Dollar cost averaging
— also known as a constant dollar plan
or in the United Kingdom
as pound-cost averaging
— is an investing
technique intended to reduce exposure to risk
associated with making a single large purchase. The idea is simple: spend a fixed dollar amount at regular intervals (e.g., monthly) on a particular investment or portfolio/part of a portfolio, regardless of the share price. The premise of dollar cost averaging is that the investor wants to guard against the risk that the market may lose value shortly after making his investment. Therefore, he chooses to spread his investment over a number of periods.
Since the market has a positive mean rate of return, dollar cost averaging usually requires the investor to give up some expected return for the benefit of reduced variance in his eventual outcome. In fact, research has shown that investing a lump sum according to these principles generally results in worse performance as compared to investing the entire sum at separate times (Constantinides, 1979). However, the investor can expect a reduction in the variance of his performance by implementing dollar cost averaging. While dollar cost averaging can help to limit the downside of a worst-case scenario of an immediate drop in asset value after the lump sum is invested, most market research has shown that such drop-offs are relatively rare compared to the strong emphasis the strategy puts on avoiding them.

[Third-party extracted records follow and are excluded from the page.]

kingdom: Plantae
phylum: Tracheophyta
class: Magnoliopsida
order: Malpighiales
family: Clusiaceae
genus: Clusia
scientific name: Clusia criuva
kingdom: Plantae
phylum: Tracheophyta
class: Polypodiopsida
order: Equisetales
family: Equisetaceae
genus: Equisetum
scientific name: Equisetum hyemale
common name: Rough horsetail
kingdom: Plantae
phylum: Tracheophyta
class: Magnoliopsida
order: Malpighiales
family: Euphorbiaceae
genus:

When using dollar cost averaging, the investor must determine how long the investment horizon will be as well as the frequency of making investments (i.e.: monthly, quarterly, etc.). Again, the investor must generally balance the tradeoff between reduced variance and improved performance. By selecting a short time horizon, the strategy will behave more like lump sum investing with better performance but higher variance. With a long time horizon, dollar cost averaging has a greater chance of producing worse performance but the variance of returns will be reduced. One study has found that the best horizons when investing in the stock market have been 6 or 12 months (Jones, 1997).
When making the decision to dollar cost average, the investor can consider additional information about the investment which may guide his choice of strategy. For instance, when investing in the stock market, the investor can use the market’s P/E ratio
as an indicator of the expected future rate of return. A high P/E may indicate that the expected future rate of return is lower than the historical rate (maybe even negative) and dollar cost averaging may be a superior strategy than lump sum investing. Research has shown that the choice of dollar cost averaging can actually produce superior performance and reduced variance in comparison to lump sum investing when the market’s P/E ratio is high (Sigma Investing, 2006).
Another formulaic investing strategy is called value averaging. In contrast to dollar cost averaging, this technique aims to invest an amount in each period such that a target investment value is achieved in each period. In some cases, value averaging will call on the investor to sell some of his asset if the target is surpassed. It is more complicated than basic dollar cost averaging but has been shown to produce superior results.
Reverse dollar cost averaging
Until now there has been nothing similar on the withdrawal side. In fact the common practice of withdrawing a constant sum each period is dollar cost averaging with you on the losing end. United States patent 7003483 has been issued for a method of reverse dollar cost averaging to sell for more, not less, than the average price.
Criticism from economists and finance experts
Dollar cost averaging has been widely criticized by economists and academic finance researchers as more of a marketing gimmick than a sound investment strategy (a way to gradually ease worried investors into a market, investing more over time than they might otherwise be willing to do all at once). Numerous studies of real market performance, models, and theoretical analysis of the strategy have shown that in addition to having the admitted lower overall returns, DCA does not even meaningfully reduce risk when compared to other strategies, even including a completely random investment strategy.